In 1943, her father died in Switzerland, his wealth depleted. In 1948, a reunion with Tchelitchew, whom she had not seen since before the war, went badly. In 1948 Sitwell toured the United States with her brothers, reciting her poetry and, notoriously, giving a reading of Lady Macbeth's sleepwalking scene. Her poetry recitals always were occasions; she made recordings of her poems, including two recordings of Façade, the first with Constant Lambert as co-narrator, and the second with Peter Pears.
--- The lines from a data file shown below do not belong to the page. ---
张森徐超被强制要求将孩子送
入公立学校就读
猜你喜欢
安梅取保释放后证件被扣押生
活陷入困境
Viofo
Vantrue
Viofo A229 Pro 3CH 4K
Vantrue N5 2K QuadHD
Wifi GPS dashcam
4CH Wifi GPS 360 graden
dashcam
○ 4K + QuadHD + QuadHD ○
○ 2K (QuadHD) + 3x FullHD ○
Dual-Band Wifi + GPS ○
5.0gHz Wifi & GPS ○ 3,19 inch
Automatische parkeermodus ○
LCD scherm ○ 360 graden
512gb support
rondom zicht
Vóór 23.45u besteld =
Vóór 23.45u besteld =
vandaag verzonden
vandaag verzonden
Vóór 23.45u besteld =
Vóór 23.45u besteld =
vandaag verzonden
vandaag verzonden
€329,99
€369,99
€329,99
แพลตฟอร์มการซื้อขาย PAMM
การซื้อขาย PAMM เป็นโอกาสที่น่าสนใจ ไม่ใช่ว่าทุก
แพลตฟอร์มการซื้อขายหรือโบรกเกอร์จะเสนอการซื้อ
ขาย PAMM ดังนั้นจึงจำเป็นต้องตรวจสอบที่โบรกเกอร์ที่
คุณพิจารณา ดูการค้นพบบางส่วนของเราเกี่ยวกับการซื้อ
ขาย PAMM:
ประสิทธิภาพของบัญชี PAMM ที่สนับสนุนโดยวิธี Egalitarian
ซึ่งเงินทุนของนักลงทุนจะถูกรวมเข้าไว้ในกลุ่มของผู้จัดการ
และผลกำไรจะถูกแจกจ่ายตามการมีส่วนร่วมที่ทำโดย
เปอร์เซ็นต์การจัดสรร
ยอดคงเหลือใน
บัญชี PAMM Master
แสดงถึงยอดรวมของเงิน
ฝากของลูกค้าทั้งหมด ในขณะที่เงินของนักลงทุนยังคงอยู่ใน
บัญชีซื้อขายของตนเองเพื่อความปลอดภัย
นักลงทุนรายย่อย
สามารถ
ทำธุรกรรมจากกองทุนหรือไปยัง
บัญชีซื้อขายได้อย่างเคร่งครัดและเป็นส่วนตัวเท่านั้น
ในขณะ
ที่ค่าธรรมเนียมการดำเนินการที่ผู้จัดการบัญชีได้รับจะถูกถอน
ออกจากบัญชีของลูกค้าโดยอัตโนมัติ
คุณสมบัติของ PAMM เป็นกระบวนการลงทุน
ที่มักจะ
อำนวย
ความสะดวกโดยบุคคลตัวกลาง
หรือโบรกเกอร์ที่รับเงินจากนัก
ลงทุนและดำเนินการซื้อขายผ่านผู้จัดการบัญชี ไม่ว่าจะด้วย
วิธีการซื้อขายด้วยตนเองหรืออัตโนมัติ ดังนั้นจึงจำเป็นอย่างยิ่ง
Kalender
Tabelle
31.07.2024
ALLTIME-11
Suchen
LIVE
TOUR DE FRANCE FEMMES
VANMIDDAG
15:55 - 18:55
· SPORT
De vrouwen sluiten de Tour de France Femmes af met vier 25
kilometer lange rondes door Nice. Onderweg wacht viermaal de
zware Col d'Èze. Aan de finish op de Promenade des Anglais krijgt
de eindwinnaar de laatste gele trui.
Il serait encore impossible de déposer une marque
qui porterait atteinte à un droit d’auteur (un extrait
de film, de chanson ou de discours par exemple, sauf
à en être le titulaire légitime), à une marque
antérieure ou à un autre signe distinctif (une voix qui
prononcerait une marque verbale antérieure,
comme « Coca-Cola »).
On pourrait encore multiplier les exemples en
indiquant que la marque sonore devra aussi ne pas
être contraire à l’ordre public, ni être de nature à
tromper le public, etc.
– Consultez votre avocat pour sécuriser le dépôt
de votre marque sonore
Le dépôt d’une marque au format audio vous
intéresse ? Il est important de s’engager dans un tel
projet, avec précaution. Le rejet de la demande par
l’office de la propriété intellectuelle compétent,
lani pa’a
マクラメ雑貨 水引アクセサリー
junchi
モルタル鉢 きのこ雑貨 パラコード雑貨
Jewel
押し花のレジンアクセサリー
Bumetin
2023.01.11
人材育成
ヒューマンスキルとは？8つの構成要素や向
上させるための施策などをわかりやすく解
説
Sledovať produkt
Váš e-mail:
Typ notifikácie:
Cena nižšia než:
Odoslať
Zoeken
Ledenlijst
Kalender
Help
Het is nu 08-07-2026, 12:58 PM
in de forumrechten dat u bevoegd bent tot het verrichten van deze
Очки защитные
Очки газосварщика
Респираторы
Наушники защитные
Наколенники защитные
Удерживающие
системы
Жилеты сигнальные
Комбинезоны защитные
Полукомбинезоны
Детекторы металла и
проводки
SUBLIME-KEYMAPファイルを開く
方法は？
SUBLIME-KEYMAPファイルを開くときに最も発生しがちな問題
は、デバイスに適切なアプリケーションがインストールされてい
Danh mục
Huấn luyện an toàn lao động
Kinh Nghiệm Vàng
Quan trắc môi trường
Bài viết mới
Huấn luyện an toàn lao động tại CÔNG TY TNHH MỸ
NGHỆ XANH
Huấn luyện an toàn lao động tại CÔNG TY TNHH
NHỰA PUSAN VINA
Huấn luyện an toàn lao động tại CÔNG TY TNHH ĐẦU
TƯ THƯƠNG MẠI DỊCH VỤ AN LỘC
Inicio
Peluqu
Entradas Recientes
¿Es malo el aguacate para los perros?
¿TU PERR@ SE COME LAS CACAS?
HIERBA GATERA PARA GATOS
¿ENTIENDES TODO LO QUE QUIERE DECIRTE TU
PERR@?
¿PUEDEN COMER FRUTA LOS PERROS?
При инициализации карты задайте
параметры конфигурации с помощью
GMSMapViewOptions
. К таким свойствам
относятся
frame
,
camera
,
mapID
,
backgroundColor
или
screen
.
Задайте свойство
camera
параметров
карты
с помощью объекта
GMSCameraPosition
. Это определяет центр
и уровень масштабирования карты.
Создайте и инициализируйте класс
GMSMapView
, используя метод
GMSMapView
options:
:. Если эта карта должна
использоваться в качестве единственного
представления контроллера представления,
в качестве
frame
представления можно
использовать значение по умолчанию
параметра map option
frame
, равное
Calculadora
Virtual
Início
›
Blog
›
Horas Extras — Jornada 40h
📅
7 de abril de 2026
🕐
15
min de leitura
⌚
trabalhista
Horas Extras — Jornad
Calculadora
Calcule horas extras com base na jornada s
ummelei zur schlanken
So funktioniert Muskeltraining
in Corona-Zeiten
Tchelitchew died in July 1957. Her brother Osbert died in 1969, of Parkinson's disease, diagnosed in 1950. Sitwell became a Dame Commander (DBE) in 1954. In August 1955 she converted to Roman Catholicism and asked author Evelyn Waugh to serve as her godfather.

Sitwell wrote two books about Queen Elizabeth I of England: Fanfare for Elizabeth (1946) and The Queens and the Hive (1962). She always claimed that she wrote prose simply for money and both these books were extremely successful, as were her English Eccentrics (1933) and Victoria of England [sic] (1936).

Sitwell was the subject of This Is Your Life in November 1962 when she was surprised by Eamonn Andrews on the stage of the BBC Television Theatre in London.

Sitwell lived from 1961 until her death in a flat in Hampstead in London, which is now marked with an English Heritage blue plaque.[11]